Der Name hat zudem ein enormes kulturelles Gewicht in Spanien: Lucía hat jahrelang als der beliebteste Mädchenname geherrscht, daher ist sein Charakter sowohl leuchtend als auch zutiefst vertraut. Er ruft die elegante Lucía Bosé oder die scharfe Feder der Lucía Etxebarría hervor. Und man darf Santa Lucía, die Schutzpatronin der Augen, nicht vergessen, die im Norden Europas mit Kerzenkronen gefeiert wird: purem Licht erneut.
Lucía ist letztendlich jene Person, die man vermisst, wenn sie nicht da ist, denn mit ihr wird der Raum ein wenig heller. Fröhlich, sensibel und ohne Heuchelei: eine Flamme, die wärmt, ohne zu verbrennen.
Ein spielerisches Porträt — mit einem Augenzwinkern zu lesen.

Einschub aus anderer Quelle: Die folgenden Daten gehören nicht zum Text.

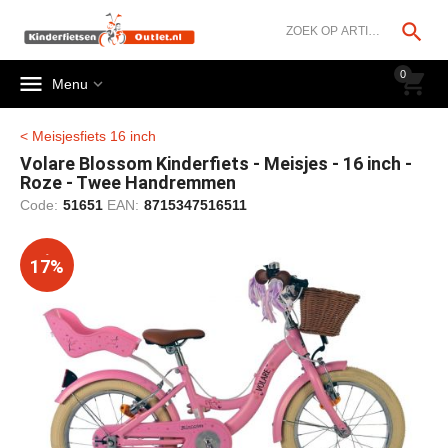




0


Menu
< Meisjesfiets 16 inch
Volare Blossom Kinderfiets - Meisjes - 16 inch -
Roze - Twee Handremmen
Code:
51651
EAN:
8715347516511
-
17%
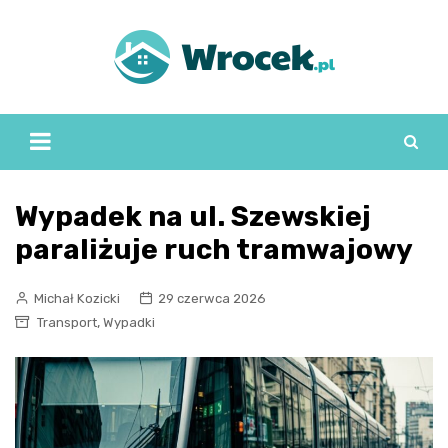
Skip
to
content
Wypadek na ul. Szewskiej
paraliżuje ruch tramwajowy
Michał Kozicki
29 czerwca 2026
,
Transport
Wypadki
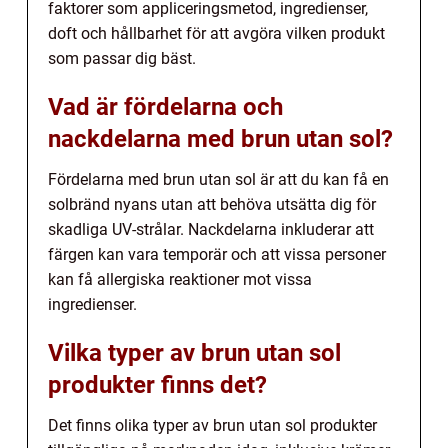
faktorer som appliceringsmetod, ingredienser,
doft och hållbarhet för att avgöra vilken produkt
som passar dig bäst.
Vad är fördelarna och
nackdelarna med brun utan sol?
Fördelarna med brun utan sol är att du kan få en
solbränd nyans utan att behöva utsätta dig för
skadliga UV-strålar. Nackdelarna inkluderar att
färgen kan vara temporär och att vissa personer
kan få allergiska reaktioner mot vissa
ingredienser.
Vilka typer av brun utan sol
produkter finns det?
Det finns olika typer av brun utan sol produkter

Lucía erobert nicht; sie erhellt. Ihr Wesen, geboren aus der *lux*, sucht nicht, dich mit dem flüchtigen Glitzern eines Stroboskopblitzes zu blenden, sondern dich mit der unerbittlichen Klarheit der Morgendämmerung zu enthüllen. In der Liebe ist sie reine und direkte Sinnlichkeit: ein Blick, der die Seele entblößt, bevor er den Körper berührt, eine Präsenz, die zur Authentizität zwingt. Sie duldet keine Schatten des Betrugs oder schmutzigen Spiele der Zweideutigkeit; ihr Licht legt Lügen bloß, daher ist sie nur jenen treu, die den Mut haben, ohne Masken nackt zu sein.

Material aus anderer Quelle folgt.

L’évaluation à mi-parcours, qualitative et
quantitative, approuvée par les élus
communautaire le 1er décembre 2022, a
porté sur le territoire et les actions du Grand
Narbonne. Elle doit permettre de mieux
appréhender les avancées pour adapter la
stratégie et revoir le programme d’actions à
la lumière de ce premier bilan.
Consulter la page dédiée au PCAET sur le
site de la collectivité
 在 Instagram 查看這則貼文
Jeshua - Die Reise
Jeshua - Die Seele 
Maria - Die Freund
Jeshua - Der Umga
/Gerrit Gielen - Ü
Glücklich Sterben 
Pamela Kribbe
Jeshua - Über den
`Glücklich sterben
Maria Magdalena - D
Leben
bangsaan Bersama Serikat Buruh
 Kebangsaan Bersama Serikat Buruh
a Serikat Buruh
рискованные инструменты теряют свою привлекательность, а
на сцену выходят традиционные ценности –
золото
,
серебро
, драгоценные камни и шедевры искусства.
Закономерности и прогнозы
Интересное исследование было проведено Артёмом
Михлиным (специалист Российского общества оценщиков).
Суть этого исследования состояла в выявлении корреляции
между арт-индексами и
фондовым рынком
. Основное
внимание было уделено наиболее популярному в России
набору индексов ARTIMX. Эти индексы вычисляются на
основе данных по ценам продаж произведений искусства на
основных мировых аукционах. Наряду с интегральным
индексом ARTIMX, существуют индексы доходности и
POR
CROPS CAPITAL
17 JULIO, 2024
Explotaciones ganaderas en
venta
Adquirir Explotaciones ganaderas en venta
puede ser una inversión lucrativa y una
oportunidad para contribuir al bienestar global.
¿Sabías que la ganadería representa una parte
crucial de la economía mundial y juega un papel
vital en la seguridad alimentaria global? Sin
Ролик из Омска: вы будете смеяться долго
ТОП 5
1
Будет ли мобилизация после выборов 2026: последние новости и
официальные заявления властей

Sie fühlt sich zur intellektuellen Intensität und emotionalen Transparenz hingezogen, zu jenem Funken, der den Verstand ebenso wie die Sinne entzündet. Doch was sie am meisten langweilt, ist die Dunkelheit des kalkulierten Schweigens oder die Kälte der Gleichgültigkeit. Lucía braucht Feuer, aber ein Feuer, das mit Wahrheit brennt, nicht mit Zerstörung. Sie liebt, wie man atmet: mit lebensnotwendiger Notwendigkeit und absoluter Hingabe. Wenn dein Licht nicht echt ist, erlischt sie; aber wenn du mit derselben Stärke leuchtest, wird sie dich in eine goldene Wärme hüllen, die dich zum ersten Mal das Gefühl geben wird, wirklich lebendig zu sein. Es ist keine Liebe des Flüsterns, sondern eine Liebe der ekstatischen Blitze.
Es ist ein lateinischer Name, abgeleitet von lux, lucis („Licht“); er bedeutet „leuchtend“ oder „die mit dem Licht Geborene“.
Santa Lucía de Siracusa, Jungfrau und Märtyrerin des 4. Jahrhunderts, Schutzpatronin der Augen und der Blinden.
Am 13. Dezember, einem Datum, das in Skandinavien mit Lichtprozessionen und Kerzenkronen besonders hervorgehoben wird.
Sehr: Er war während eines Großteils der 2010er Jahre der häufigste Mädchenname in Spanien.
Lucie im Französischen, Lucy oder Lucia im Englischen, Lucia im Italienischen und Deutschen.